Beth Macy’s Dopesick

By: Arthur Robin Williams, M.D., and Frances R. Levin, M.D.
There's no shortage of statistics about the depth of America's opioid epidemic: 72,000 overdose deaths just last year, more than 2 million with problems, and so on. But numbers only begin to tell the whole story. Beth Macy, who has spent three decades reporting on central Appalachia—which she claims is the birthplace of the modern opioid epidemic—focuses her book on social and economic trends and how they affect ordinary people. Our reviewers, colleagues at the Columbia University Division on Substance Use Disorders, are well qualified to comment.

A new volume can be added to the panoply of books detailing the tragedies of the 21st century opioid epidemic. Beth Macy’s Dopesick (Little Brown & Co., 2018) is anchored in a handful of increasingly vocal and public Appalachia families afflicted by the expansion of opioid dealing into small towns and suburbs formerly thought immune to inner-city plagues of addiction. Dopesick largely reads as a human interest story, a series of intertwined portrayals of grief and terror as young family members descend into OxyContin (one quarter of the local high school students had reported trying the drug within two years of its 1996 market launch), then heroin, then synthetic opioids, reflecting the epidemic’ s tragic course.

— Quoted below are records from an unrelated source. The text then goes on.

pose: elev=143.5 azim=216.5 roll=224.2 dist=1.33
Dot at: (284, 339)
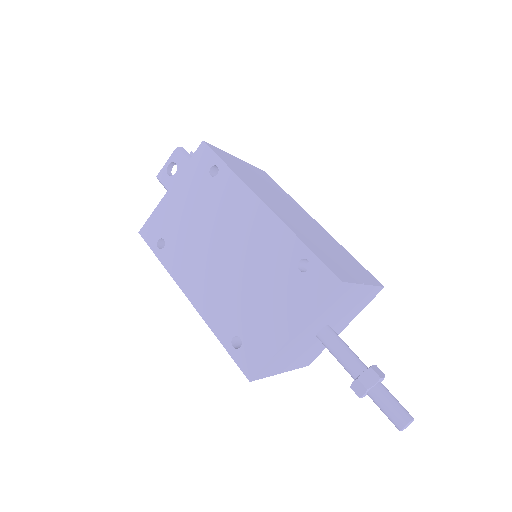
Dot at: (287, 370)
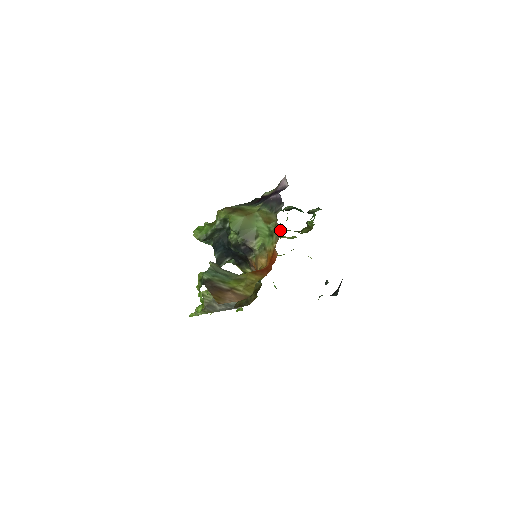
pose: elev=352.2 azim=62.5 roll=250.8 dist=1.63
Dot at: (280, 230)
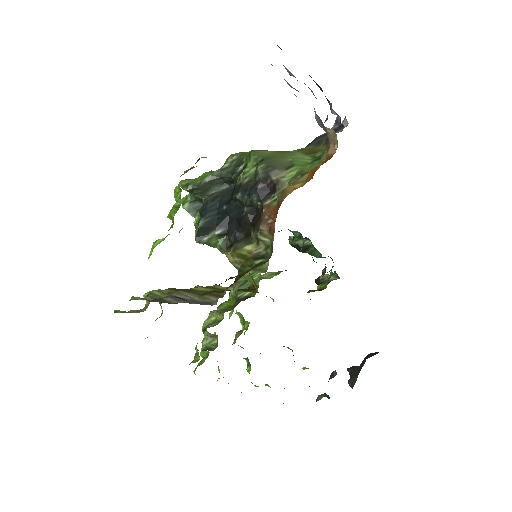
Dot at: occluded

These painful and personal stories form the heart of Macy’s book and make it perhaps the most empathic of the volumes regarding the epidemic. That she can represent a major drug dealer with as much compassion as the grieving families of teenagers and young adults who died because of his trade speaks to her Southern warmth. Her shrewd tirelessness as a journalist enables her to discern the fault lines of the stories that matter most.